Which brings us to the season of riots, cliches, and tired adjectives, at least as far as flowers are concerned. To me, three mass flowerings stand out. The first is that of the giant fennel (ferla), which produces stands of shoulder-high yellow blooms that have a primeval quality about them. The second is that of crown daisies (lellux), possibly the environmental rogue’s best ally as it tends to visually absolve the sins of the bulldozer and dumper. Inevitably, the third is that of poppies (pepprin).
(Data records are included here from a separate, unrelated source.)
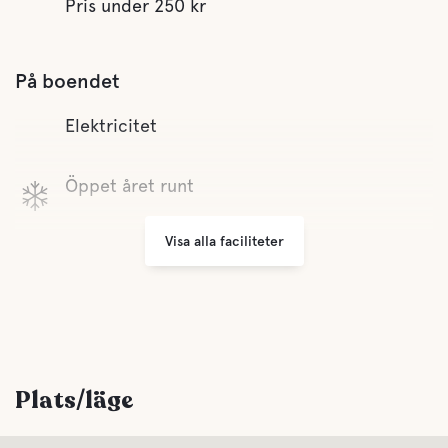
Pris under 250 kr
På boendet
Elektricitet
Öppet året runt
Visa alla faciliteter
Bekvämligheter
WC
Dusch
Plats/läge
Latrintömning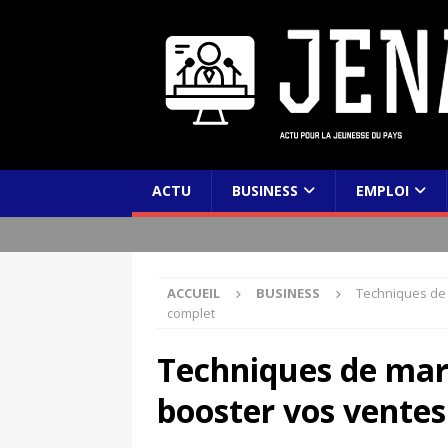
ACTU
BUSINESS
EMPLOI
ACCUEIL
BUSINESS
Techniques de 
complet
Techniques de ma
booster vos ventes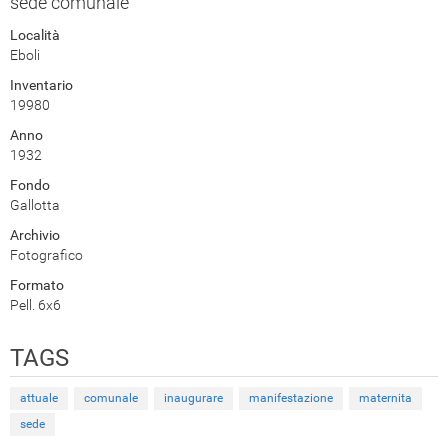
sede comunale
Località
Eboli
Inventario
19980
Anno
1932
Fondo
Gallotta
Archivio
Fotografico
Formato
Pell. 6x6
TAGS
attuale
comunale
inaugurare
manifestazione
maternita
sede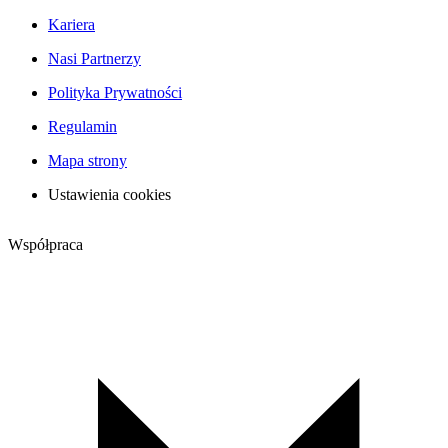
Kariera
Nasi Partnerzy
Polityka Prywatności
Regulamin
Mapa strony
Ustawienia cookies
Współpraca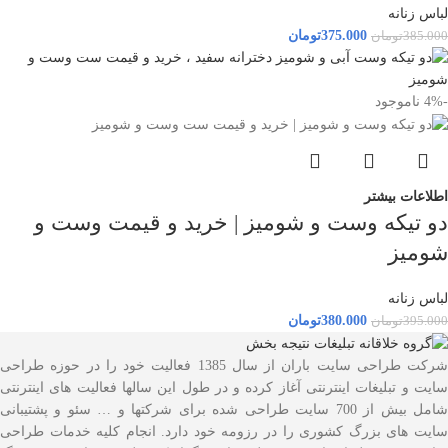
لباس زنانه
375.000
تومان
385.000
تومان
-4%
ناموجود
اطلاعات بیشتر
دو تیکه وست و شومیز | خرید و قیمت وست و
شومیز
لباس زنانه
380.000
تومان
395.000
تومان
شرکت طراحی سایت باران از سال 1385 فعالیت خود را در حوزه طراحی
سایت و تبلیغات اینترنتی آغاز کرده و در طول این سالها فعالیت های اینترنتی
شامل بیش از 700 سایت طراحی شده برای شرکتها و … سئو و پشتیبانی
سایت های بزرگ کشوری را در رزومه خود دارد. انجام کلیه خدمات طراحی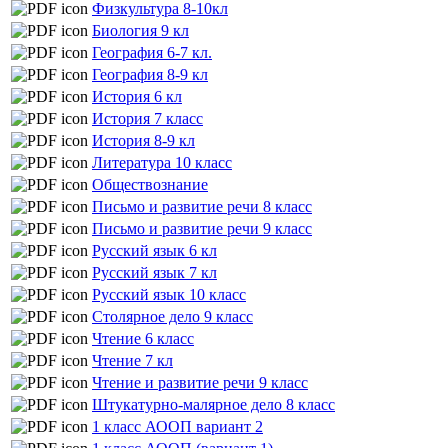
Физкультура 8-10кл
Биология 9 кл
География 6-7 кл.
География 8-9 кл
История 6 кл
История 7 класс
История 8-9 кл
Литература 10 класс
Обществознание
Письмо и развитие речи 8 класс
Письмо и развитие речи 9 класс
Русский язык 6 кл
Русский язык 7 кл
Русский язык 10 класс
Столярное дело 9 класс
Чтение 6 класс
Чтение 7 кл
Чтение и развитие речи 9 класс
Штукатурно-малярное дело 8 класс
1 класс АООП вариант 2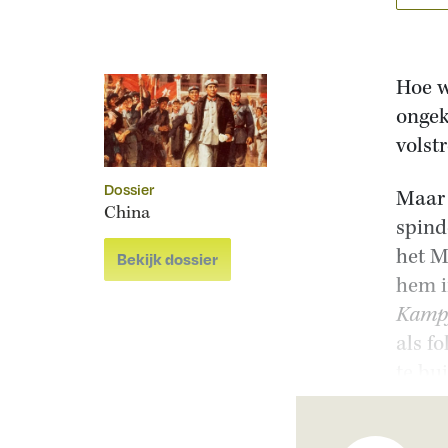
Hoe w
ongek
volst
Dossier
Maar 
China
spind
het M
Bekijk dossier
hem i
Kamp
als f
te bu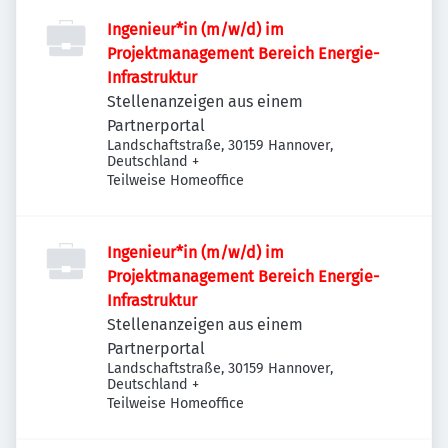
Ingenieur*in (m/w/d) im
Projektmanagement Bereich Energie-
Infrastruktur
Stellenanzeigen aus einem
Partnerportal
Landschaftstraße, 30159 Hannover,
Deutschland
+
Teilweise Homeoffice
Ingenieur*in (m/w/d) im
Projektmanagement Bereich Energie-
Infrastruktur
Stellenanzeigen aus einem
Partnerportal
Landschaftstraße, 30159 Hannover,
Deutschland
+
Teilweise Homeoffice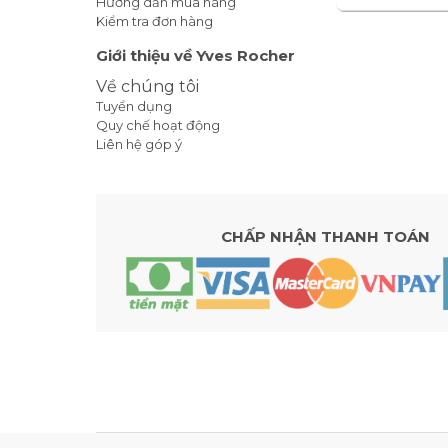
Hướng dẫn mua hàng
Kiểm tra đơn hàng
Giới thiệu về Yves Rocher
Về chúng tôi
Tuyển dụng
Quy chế hoạt động
Liên hệ góp ý
CHẤP NHẬN THANH TOÁN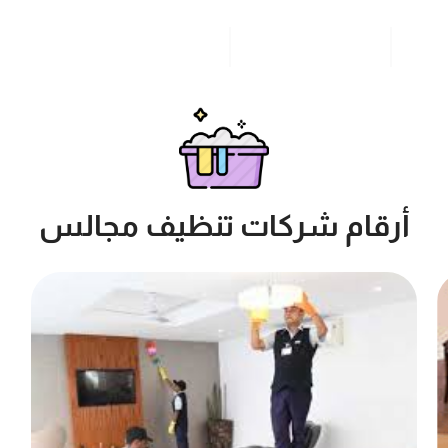
مدونة
خدمات مدن المملكة
للاتصال بنا
أرقام شركات تنظيف مجالس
All of these, and others (the country is a sea of oleander flowers as I write), mean that it could be hanami all the year round. Or maybe not, and therein lies the attraction.

First, and to borrow an expression from the art of the woodblock prints, hanami is about a floating world. The whole point about the thyme, squill, asphodel, spurge, fennel, daisy, and poppy flowerings is that each lasts a couple of weeks at the most. Flowerings are about nature’s excess, in measured doses. I’ll spare you the obvious metaphors but it is clear why such transient beauty might strike a chord.

Second, flowerings purvey a kind of cyclical time which is different from the linear clocked one which we use to board flights or drive to work. It is also one which is pregnant with associations.

I cannot think of asphodels, for example, without a feeling of days growing longer and warmer. Deep-red poppies bring to mind Good Friday processions and the flavour of kwareżimal, faded-red ones the sensation of cold-water May dips. At the risk of sounding like a pseud, I’d say it’s all very Proustian.